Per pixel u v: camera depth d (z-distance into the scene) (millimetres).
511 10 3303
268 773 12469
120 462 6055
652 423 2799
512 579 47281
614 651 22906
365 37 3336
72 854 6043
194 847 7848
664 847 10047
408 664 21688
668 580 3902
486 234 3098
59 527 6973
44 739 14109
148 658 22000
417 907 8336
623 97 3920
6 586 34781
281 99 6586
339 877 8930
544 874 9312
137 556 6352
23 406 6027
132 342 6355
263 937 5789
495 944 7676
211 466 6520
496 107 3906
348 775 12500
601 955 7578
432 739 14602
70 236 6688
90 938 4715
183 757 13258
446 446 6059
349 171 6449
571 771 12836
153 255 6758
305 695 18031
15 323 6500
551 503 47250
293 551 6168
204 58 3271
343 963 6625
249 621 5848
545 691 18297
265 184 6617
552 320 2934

◇ ◇ ◇ ◇ ◇ ◇ ◇

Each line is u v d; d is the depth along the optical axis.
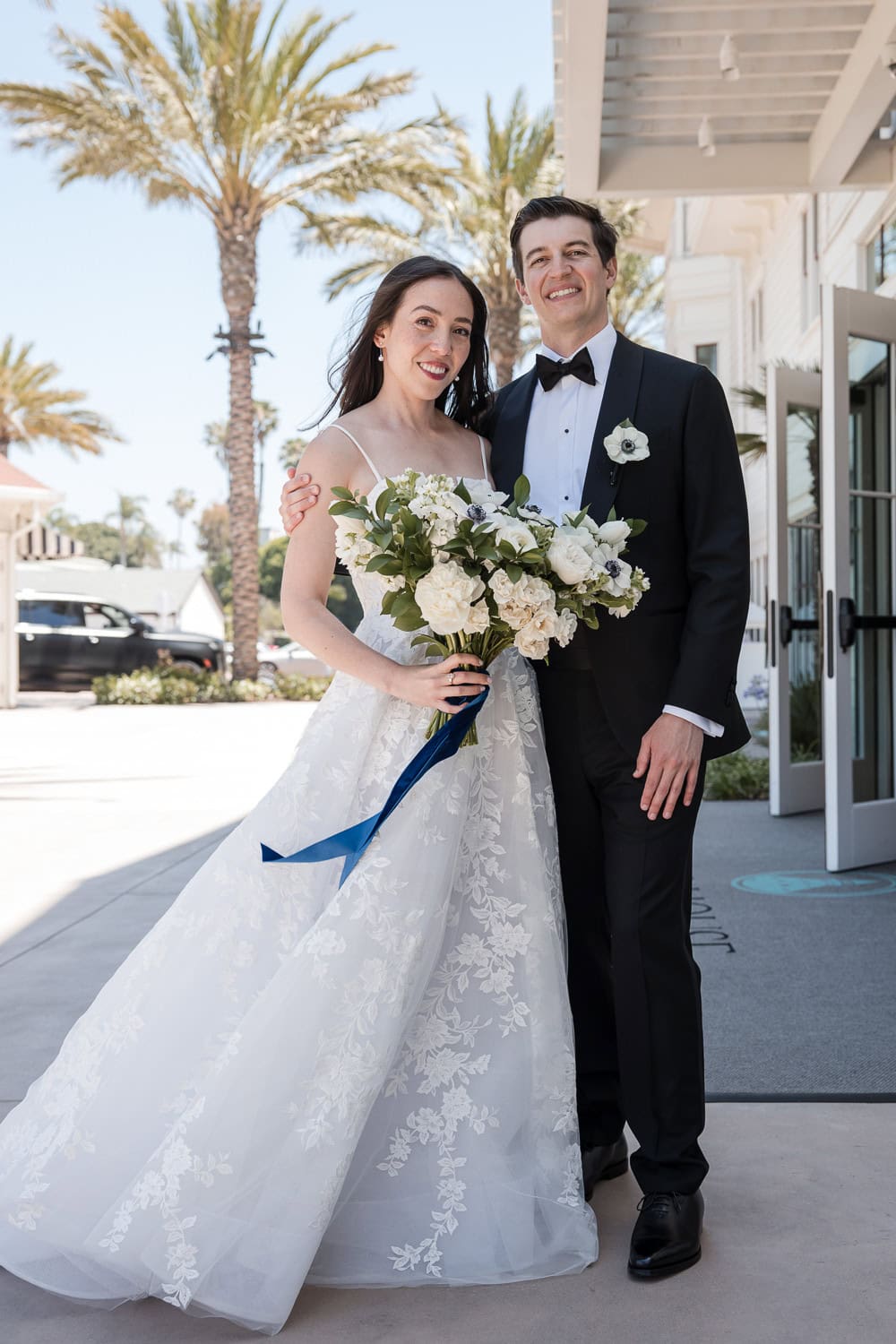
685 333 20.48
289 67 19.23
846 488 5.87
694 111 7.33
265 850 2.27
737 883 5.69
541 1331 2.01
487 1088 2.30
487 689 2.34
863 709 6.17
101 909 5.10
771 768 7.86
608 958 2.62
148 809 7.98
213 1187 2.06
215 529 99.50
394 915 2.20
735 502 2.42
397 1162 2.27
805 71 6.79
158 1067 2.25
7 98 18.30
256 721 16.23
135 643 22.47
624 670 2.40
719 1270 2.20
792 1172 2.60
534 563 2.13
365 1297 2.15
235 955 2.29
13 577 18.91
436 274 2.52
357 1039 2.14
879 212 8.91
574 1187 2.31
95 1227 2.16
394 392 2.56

◇ ◇ ◇ ◇ ◇ ◇ ◇

* [TASK] The answer is each line from the entries above in which the word "depth" occurs.

* [ANSWER]
Per pixel u v: camera depth d (z-distance into the scene) (millimetres).
Each line is u v d; d is the depth along the optical axis.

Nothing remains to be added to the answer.